Louis Proyect wrote:

"Although Donal is correct that inter-imperialist rivalries have not
been eliminated, they are in fact not what is tearing apart the world
today. You might even conclude that the whole story of world politics
since WWII is the displacement of inter-imperialist rivalries into
core-periphery struggles ... Whether inter-imperialist rivalries will
re-emerge once again is an interesting question, but it seems that we
are not facing another 1914 in the immediate future."

I now write:

It seems that in the current world-historical moment, there are two
important cases which test whether the political fault lines of
contemporary imperialism are principally between the advanced
capitalist states or principally a North-South affair. I can't say I
have the theoretical or empirical chutzpah to adjudicate the cases,
but at least I can introduce the issues.

1) Diplomatic and military alliances (or lack thereof) regarding
conduct of US war in Central Asia (and beyond). The
"ultra-imperialism" hypothesis might suggest that the Pentagon and
the State Department are acting on behalf of a collection of national
capitalist classes, even on behalf of a proto-global ruling class.
Yes or no ? EU is nervous about the U.S. extending the war to Iraq,
Somalia, South Yemen, etc. Russia is opposed to a "regionally and
ethnically balanced" successor regime in Afghanistan; it wants C.
Asian natural gas pipelines to head northwesterly, not southward.
Japan, I don't know. China, gives lip service to "war against
terrorism," its ruling class and development model is predicated (for
now) on a reconciliation with world capitalism, but latent
geo-political tensions with Japan, with the U.S., have hardly died
out. And then there's the most glaringly obvious fact: big bully U.S.
talks up "international cooperation," then mouths "you're with us or
against us," snubs Kyoto Protocol, ABM treaty, chemical warfare
convention, etc. Hardly fits the model of rational long-term global
capitalist management, a la "ultra-imperialism" hypothesis. Of
course, this begs the question: is this just big power geopolitics,
divorced from the interpenetration of core financial and industrial
capitals globally ? I would contend that as long as the world is
split into multiple political jurisdictions, to which blocs of
(national) capital can rally for protection, favor, bail-outs, etc.,
especially in times of slump and crisis, the "ultra-imperialism"
hypothesis holds little water. Which leads us to ...

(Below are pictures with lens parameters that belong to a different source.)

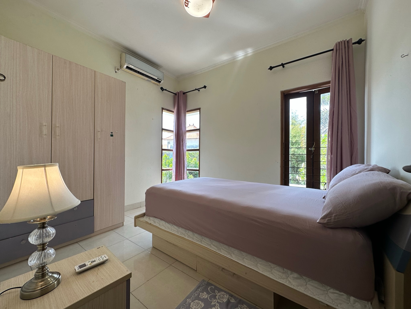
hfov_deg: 102.1
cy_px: 154
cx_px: 206
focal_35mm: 14
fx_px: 166
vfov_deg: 85.7
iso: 40
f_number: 2.2
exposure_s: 1/118
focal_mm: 2.22
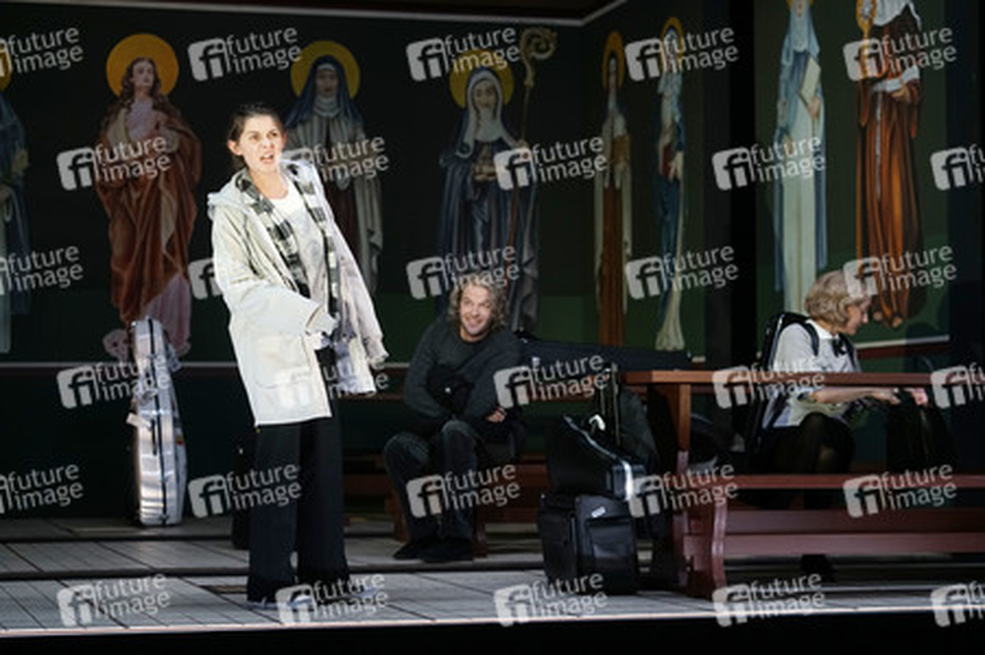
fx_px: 2324
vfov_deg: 16.0
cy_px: 328
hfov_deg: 23.9
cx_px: 492
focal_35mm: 85
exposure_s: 1/125
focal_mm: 85
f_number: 4
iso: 1600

2) Present situtation of world economic stagnation. (National)
capitals turn willy-nilly to "home" states for debt write-off,
subsidised restructuring, trade protection, etc. Case in point right
now is the U.S., hypothetical the big power most committed to global
neo-liberalism, propping up a steel industry (USX, etc.) in its dying
days. There are dozens of other examples that I'm sure others on this
list can come up with. Even with putative neo-liberals in power,
Japan won't press its ailing banks to the wall (which would
hypothetically stimulate effective demand in the world economy over
the long haul), another example.

Even though the North-South gap, measured in a myriad of ways, is
deteriorating decade-by-decade, this objective reality does not mean
that a _political_ contradiction of world capitalism -- intra-North
rivalry -- is a dead issue. And because liberation movements in the
South are prostrate in a post-Soviet era (as Louis points out,
although he draws different conclusions), it is much harder for the
worsening North-South situtation (economically, ecologically, etc.)
to translate into an viable _political_ contradiction.